Como mi hermana no se contenta con lo que respondo, insiste:
—Judith, ese chico te conviene. Tiene un trabajo estable, es guapo, amable y…
—Pues líate tú con él.
—¡Judith! —protesta mi hermana.
Fernando es el típico amigo de toda la vida. Ambos somos de Jerez. Mi padre y su padre viven en esa
preciosa localidad y nos conocemos desde pequeños. En la adolescencia comenzamos un tonteo que
continuamos en la madurez. Él vive en Valencia y yo en Madrid. Es inspector de policía, y nos vemos en
las vacaciones de verano e invierno cuando los dos vamos a Jerez o en viajecitos relámpago que él hace
a Madrid con cualquier excusa para verme.
Es alto, moreno y divertido. Con él te puedes pasar horas riendo, porque tiene una gracia y un salero
que no se pueden aguantar. El problema es que yo no estoy colgada por él como sé que él lo está por mí.
Me gusta. Es mi rollito de verano y compartimos fluidos cuando viene a verme. Pero nada más. Yo no
quiero nada más, aunque mi hermana, mi padre y todos los amigos de Jerez se empeñen en emparejarnos
una y otra vez.
—Escucha, Judith, no seas tonta y llámalo. Dijo que iría a verte antes de ir a Jerez y seguro que lo
hace.
—¡Dios! ¡Qué pesadita eres, Raquel!
Mi hermana siempre me hace lo mismo: me lleva al límite y, cuando ve que voy a salir por peteneras,
cambia de conversación.
—¿Vienes a casa a cenar?
—No. Tengo una cita.
Oigo que resopla.
—¿Y se puede saber con quién? —pregunta.
—Con un amigo —miento. Con lo puritana que es, si le digo que es con mi jefe, seguro que le da un
patatús—. Y ahora, hermanita, se acabó de preguntar.
—Vale, tú sabrás lo que haces. Pero sigo pensando que estás haciendo el tonto con Fernando y, al
final, se va a cansar de ti. ¡Ya lo verás!
—¡Raquel!
—Vale, vale, Cuchu, no digo nada más. Por cierto, hoy he vuelto a recibir flores de Jesús. ¿Qué
piensas?
—Joder, Raquel, ¿qué quieres que piense? —respondo molesta—. Pues que es un detalle bonito.

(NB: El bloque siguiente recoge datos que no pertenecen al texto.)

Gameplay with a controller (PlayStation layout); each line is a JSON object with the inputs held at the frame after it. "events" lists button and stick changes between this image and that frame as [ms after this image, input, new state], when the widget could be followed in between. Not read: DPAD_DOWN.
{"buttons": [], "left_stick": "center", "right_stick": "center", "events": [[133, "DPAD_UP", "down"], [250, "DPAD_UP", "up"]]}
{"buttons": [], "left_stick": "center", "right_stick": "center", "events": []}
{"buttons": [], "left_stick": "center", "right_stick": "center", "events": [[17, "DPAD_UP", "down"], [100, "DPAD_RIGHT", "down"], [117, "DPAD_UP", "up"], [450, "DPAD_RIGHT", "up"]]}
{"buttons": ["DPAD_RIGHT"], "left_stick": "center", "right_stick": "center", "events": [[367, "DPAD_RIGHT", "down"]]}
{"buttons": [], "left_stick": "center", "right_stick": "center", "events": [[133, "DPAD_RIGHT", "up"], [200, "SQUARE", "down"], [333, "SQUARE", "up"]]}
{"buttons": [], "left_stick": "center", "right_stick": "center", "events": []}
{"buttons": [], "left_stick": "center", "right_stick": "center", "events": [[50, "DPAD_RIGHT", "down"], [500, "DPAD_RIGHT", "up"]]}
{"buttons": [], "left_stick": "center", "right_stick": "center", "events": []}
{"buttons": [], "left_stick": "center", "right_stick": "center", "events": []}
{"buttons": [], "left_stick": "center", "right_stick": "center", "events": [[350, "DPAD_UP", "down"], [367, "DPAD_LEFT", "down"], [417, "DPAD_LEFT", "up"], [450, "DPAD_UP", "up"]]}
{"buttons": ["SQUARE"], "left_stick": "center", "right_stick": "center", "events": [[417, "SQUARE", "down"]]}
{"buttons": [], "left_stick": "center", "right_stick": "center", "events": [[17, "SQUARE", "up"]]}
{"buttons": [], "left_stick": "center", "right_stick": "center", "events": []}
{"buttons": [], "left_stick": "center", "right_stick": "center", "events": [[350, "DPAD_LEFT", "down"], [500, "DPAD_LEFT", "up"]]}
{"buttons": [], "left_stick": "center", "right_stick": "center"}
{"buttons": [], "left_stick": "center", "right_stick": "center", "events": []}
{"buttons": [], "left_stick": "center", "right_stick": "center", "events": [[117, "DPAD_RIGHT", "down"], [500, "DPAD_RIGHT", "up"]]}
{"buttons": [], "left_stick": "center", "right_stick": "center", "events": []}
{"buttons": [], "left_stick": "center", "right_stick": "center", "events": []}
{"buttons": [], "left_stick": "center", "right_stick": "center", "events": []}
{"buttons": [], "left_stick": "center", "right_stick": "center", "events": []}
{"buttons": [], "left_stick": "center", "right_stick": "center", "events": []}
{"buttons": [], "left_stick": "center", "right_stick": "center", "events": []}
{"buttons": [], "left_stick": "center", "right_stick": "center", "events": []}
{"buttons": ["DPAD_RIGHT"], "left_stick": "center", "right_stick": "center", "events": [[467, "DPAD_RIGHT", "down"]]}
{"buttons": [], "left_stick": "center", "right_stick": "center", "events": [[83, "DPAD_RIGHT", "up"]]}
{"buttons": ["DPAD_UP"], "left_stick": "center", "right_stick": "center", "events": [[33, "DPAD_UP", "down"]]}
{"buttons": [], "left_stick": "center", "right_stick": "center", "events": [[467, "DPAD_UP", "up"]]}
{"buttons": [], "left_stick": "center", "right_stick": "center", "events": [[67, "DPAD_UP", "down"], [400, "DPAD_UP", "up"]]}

—Sí. Pero él nunca antes me había regalado dos ramos de flores en tres semanas seguidas. Aquí
ocurre algo. Pasa algo, lo sé. Lo conozco y él no es tan detallista.
Miro el reloj digital que hay sobre mi mesilla: las ocho y cinco minutos. Sin embargo, dispuesta a
aguantar las paranoias de mi hermana, me llevo el teléfono al baño, pongo el manos libres y me envuelvo
el pelo en una toalla.
—Vamos a ver, ¿qué ocurre ahora?
Como ya comienza a ser habitual en Raquel, me cuenta su última movida con su marido. Llevan
casados diez años y su vida dejó de ser emocionante cuanto nació Luz, mi sobrina. Sus continuas crisis
matrimoniales son su tema preferido de conversación, pero a mí me agotan.
—Ya no salimos. Ya no paseamos de la mano. Ya no me invita nunca a cenar. Y ahora, de pronto, me
regala dos ramos de flores. ¿No crees que será porque se siente culpable por algo?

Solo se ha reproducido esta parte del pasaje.